In our case, that's Redirection.

Adding redirects with Redirection: this is how we do it

Before you get started with Redirection, you need to put all your redirects into a .CSV file. You can create a CSV file very easily with Excel or Numbers.

So I would definitely work with that.

In your Excel file, put in column A the old URL and in column B the URL the old URL links to.

We did it in the following way.

Example of a URL in column A: /comprehension/x-height. (As you can see, we have not included https, www and the domain name. This is because this is not necessary on the domain on which you will place the redirects.

Example of a URL in column B: https://www.onlinemarketingagency.com/marketingtermen/x-hoogte/.

As you can see, https, www and the domain name are included here because this is the domain you are linking to.

redirection redirects problem

Then, once you have all your redirects in your CSV file that way, you can import the file within Redirection under the Import/Export heading.

Pro tip: create a new group first before importing the redirects. Load all the redirects into that new group. Then, if something went wrong, you can very easily delete all the redirects by just deleting the group.

Why your redirects are not working in your clean WordPress installation (and how to fix it)

While converting Marketingtermen.nl, we had already prepared the CSV file weeks ago. All content had been transferred, everything was nicely measurable and so nothing could go wrong.

Until I flipped the switch and all the content was live and the redirects were working.

At least, should work.

Because I tested the redirects ... but it didn't go well. A white screen with URL 404: Page / Redirect not found.

My first reaction: how can that be! That has never gone wrong before. Then I double checked everything, removed and reloaded all redirects and turned everything on and off.

Nothing worked.

Then I thought: could this be an error in Redirection? Hup, installed other redirect plugin and the problem persisted.

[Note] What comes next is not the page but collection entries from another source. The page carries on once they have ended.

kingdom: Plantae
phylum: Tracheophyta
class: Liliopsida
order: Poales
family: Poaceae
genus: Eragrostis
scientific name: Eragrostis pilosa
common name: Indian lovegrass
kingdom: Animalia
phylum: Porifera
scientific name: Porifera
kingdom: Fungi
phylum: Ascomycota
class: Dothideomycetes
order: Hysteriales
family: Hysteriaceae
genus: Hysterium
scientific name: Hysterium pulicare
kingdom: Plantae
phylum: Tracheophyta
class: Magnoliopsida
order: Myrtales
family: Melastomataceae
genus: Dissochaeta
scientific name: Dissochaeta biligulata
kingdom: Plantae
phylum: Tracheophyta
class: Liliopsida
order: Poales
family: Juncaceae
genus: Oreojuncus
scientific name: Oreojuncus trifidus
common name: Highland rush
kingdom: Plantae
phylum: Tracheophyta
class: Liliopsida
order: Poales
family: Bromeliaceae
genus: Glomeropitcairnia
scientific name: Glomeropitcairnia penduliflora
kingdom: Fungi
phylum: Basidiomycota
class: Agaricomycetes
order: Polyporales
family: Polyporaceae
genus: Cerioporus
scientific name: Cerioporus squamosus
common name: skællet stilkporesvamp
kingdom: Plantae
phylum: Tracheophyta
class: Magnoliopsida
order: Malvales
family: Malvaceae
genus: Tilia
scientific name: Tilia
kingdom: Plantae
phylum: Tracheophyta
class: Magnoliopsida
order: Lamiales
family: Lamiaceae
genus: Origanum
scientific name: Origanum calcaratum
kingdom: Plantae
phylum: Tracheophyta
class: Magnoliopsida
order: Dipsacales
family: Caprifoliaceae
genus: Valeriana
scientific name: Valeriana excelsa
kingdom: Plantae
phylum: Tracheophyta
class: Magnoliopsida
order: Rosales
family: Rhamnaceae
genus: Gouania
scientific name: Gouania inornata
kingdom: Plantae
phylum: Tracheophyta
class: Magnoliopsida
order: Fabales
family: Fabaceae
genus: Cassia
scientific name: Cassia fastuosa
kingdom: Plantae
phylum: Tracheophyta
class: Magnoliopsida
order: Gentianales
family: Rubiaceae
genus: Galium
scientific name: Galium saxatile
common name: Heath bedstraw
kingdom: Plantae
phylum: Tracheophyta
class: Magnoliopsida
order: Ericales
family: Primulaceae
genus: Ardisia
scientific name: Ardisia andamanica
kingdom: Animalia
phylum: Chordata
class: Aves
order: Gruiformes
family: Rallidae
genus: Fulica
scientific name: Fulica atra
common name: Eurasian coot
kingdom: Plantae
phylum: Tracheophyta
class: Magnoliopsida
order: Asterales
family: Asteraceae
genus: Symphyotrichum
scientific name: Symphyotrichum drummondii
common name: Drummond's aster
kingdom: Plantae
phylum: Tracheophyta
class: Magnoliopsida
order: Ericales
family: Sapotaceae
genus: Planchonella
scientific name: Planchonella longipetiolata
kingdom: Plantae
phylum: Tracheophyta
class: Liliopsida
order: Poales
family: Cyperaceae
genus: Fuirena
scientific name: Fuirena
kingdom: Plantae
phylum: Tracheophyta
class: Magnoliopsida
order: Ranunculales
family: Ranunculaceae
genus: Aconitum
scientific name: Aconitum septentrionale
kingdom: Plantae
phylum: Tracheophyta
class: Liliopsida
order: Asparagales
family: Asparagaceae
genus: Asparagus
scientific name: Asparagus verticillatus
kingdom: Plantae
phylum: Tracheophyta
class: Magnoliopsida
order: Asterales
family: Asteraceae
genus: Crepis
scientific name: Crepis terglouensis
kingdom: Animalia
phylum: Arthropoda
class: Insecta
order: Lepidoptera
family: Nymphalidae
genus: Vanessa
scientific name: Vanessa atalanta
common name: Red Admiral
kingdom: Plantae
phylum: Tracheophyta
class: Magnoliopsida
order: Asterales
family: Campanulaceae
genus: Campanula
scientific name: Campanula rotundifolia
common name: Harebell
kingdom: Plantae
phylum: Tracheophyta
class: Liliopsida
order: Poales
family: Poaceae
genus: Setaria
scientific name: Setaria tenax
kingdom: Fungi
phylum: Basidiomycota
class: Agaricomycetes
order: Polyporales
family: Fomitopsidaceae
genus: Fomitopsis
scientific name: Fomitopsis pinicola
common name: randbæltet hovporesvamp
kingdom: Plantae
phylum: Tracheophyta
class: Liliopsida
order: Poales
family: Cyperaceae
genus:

But the new redirect plugin did give a message. Something about the site's permalink structure.

And then the penny dropped for me. Because the permalink structure was set to default, the redirects were not working. This is supposed to be on message name.

Normally the website builder always picks this up, but since this was a clean WordPress environment that is not otherwise used, this had not happened. In fact, I had installed WordPress myself.

So the solution to the redirects that don't work is actually quite simple: set the permalink to message name and chances are they will then work.